Saturday, September 01, 2007

Iraq: Is British Withdrawal Imminent?



We see the British government decidedly moving away from U.S. foreign policy on Iraq in an article reporting that British General Sir Mike Jackson, now retired as former chief of the general staff is criticizing former U.S. Defense Secretary Donald Rumsfeld as "intellectually bankrupt". Jackson's belief is that all of the U.S. State Department efforts had been undermined and wasted by the Bush administration's heavy focus on military power.

Since Gordon Brown succeeded Tony Blair as British prime minister in June, there has been increasing criticism in the U.S. press of British forces' role in southern Iraq and speculation has increased that Brown could speed up the withdrawal of British forces. source: Reuters


The Yorkshire Ranter has noted that the clock is ticking ever faster on British withdrawal from Iraq.

Among the British experts, the arguments to stay or go sound oddly familiar:

Toby Dodge, an Iraq expert at the University of London and IISS who recently visited Basra and Baghdad, is a strong critic of British policy. "Britain signed up for war with too few troops and too inactive a policy in the south," he said. "We have never managed to 'clear and hold' in Basra.
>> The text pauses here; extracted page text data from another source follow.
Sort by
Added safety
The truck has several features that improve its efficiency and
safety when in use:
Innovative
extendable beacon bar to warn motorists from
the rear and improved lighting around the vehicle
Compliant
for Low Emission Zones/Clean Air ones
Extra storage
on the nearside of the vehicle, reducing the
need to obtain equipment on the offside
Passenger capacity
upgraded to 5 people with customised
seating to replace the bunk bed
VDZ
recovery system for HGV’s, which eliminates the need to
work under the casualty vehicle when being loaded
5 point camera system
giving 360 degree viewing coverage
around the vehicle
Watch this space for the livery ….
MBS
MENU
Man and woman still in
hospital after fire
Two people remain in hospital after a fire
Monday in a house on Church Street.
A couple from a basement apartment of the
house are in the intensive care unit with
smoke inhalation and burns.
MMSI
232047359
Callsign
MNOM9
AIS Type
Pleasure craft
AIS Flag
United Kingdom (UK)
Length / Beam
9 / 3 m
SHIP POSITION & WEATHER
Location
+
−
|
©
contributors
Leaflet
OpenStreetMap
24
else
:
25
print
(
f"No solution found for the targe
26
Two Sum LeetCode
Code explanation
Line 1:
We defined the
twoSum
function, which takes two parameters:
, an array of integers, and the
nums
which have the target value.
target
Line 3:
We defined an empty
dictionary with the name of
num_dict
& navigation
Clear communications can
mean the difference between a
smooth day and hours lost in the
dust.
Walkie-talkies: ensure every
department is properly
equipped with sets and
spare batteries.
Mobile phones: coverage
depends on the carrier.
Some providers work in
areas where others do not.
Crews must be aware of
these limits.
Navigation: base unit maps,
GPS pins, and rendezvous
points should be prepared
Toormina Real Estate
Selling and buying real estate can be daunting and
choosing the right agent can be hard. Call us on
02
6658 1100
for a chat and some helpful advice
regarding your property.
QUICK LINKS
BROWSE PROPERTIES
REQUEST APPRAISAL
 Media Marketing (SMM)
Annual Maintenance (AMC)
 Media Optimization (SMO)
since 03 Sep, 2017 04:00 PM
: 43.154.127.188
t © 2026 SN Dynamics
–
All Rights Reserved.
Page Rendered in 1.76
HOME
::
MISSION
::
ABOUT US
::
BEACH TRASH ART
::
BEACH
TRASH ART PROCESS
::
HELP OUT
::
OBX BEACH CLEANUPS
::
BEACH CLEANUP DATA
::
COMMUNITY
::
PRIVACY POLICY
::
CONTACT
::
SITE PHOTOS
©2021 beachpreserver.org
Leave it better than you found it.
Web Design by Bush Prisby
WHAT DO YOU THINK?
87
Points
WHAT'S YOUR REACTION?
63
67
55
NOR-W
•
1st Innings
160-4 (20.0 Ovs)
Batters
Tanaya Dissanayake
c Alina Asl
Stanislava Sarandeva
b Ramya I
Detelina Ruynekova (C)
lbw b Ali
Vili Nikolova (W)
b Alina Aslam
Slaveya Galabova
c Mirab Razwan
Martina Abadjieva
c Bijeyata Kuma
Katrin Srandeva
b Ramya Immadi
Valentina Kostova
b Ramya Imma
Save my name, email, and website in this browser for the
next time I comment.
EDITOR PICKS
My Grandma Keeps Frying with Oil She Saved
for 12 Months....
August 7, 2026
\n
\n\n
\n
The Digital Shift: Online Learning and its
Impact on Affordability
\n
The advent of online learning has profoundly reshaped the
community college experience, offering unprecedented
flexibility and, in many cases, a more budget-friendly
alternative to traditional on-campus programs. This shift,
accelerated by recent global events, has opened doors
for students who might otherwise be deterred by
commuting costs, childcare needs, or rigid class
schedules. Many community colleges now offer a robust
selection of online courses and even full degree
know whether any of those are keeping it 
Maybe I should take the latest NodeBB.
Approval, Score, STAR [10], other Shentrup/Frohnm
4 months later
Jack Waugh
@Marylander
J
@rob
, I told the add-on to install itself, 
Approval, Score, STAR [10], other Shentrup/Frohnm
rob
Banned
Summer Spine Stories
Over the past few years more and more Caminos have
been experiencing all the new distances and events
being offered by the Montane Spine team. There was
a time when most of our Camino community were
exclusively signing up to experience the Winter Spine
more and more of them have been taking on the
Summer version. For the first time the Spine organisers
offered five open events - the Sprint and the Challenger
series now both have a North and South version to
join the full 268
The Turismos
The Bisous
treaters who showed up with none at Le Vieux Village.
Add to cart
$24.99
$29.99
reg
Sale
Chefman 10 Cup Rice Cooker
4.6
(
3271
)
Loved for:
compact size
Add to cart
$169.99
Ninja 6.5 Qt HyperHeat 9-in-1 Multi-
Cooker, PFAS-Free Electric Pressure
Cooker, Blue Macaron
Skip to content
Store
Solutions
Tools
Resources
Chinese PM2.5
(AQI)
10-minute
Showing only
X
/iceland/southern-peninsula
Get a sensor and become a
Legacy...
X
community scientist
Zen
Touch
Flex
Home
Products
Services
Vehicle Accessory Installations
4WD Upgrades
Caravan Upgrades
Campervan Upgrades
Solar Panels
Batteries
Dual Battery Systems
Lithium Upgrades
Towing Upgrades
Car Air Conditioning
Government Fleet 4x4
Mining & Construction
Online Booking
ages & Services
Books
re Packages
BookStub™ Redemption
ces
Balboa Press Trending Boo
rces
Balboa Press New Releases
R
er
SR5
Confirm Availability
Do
The approach has been to muddle through and let the situation find its own level, which has resulted in anarchy, violence and criminality. Over the past four years this has become a self-fulfilling prophecy by the British top brass, who are responsible for much of it."

Dr Dodge does not believe that Britain would be justified in withdrawing. "There is a lot of criminality and inter-faction violence in the British zone, but you could argue that it would get worse if British forces left," he said. "In my view we can't cut and run from a problem we have created."

But in his outburst last autumn the head of the Army, General Sir Richard Dannatt, came close to implying that further British sacrifices in Iraq were pointless. He said the British presence was "exacerbating" the security situation and that the troops should leave "soon". Commanders argue that the majority of attacks in Basra are on British forces – between 85 and 90 per cent, they estimate – and point out that when Iraqi forces have taken over other British bases in Basra city, such as the Shatt al-Arab hotel, violence has fallen. "We are a major part of the problem," said one officer. "Without us the murder rate would be lower than in Washington DC."